The following is excerpted from the NARUC description marking the 25th anniversary in 2016 of the “NARUC DREAM TEAM.”
Brent Struthers presents to Coach Ed Salmon a framed basketball signed by the team members in celebration of the 25th Anniversary of NARUC DREAM TEAM Basketball at the 2016 NARUC Winter Meetings in Washington, DC. Teammates pictured in the photo are: Cheryl Norton, Jon Gallinger, Selby Jones, David Wright, Chris Kelly, Jason Gray, André Parraway, Peter Meier, Dwight Scruggs, Herb Jones, Brent Struthers, Scott Brown, Marc Battle, Ed Salmon, Robert MacLean, Brian Bruce, Jon Clendenin, Greg Poulos, Jim Monk, Tim Hill
In 1991 Dr.
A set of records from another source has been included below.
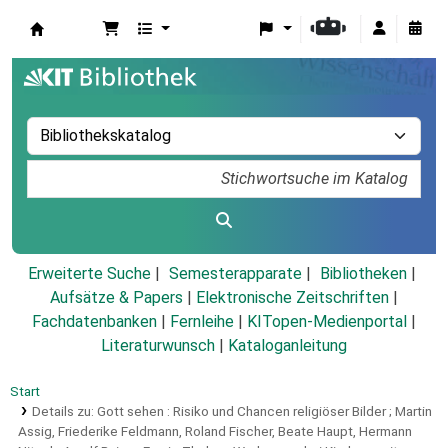
Koha
Erweiterte Suche
Semesterapparate
Bibliotheken
Aufsätze & Papers
|
Elektronische Zeitschriften
|
Fachdatenbanken
|
Fernleihe
|
KITopen-Medienportal
|
Literaturwunsch
|
Kataloganleitung
Start
Details zu:
Gott sehen :
Risiko und Chancen religiöser Bilder ; Martin
Assig, Friederike Feldmann, Roland Fischer, Beate Haupt, Hermann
Edward H. Salmon, established the NARUC DREAM TEAM competition to be held at the three major NARUC Conferences —Winter, Summer and Annual. Everyone attending those conferences was invited to participate.
Commissioner Ed Myers from the District of Columbia designed the NARUC DREAM TEAM logo that is on the game shirts and hooded sweatshirts.
For the past 25 years NARUC Basketball has provided its players opportunities for good competition, lots of fun and lifetime friendships.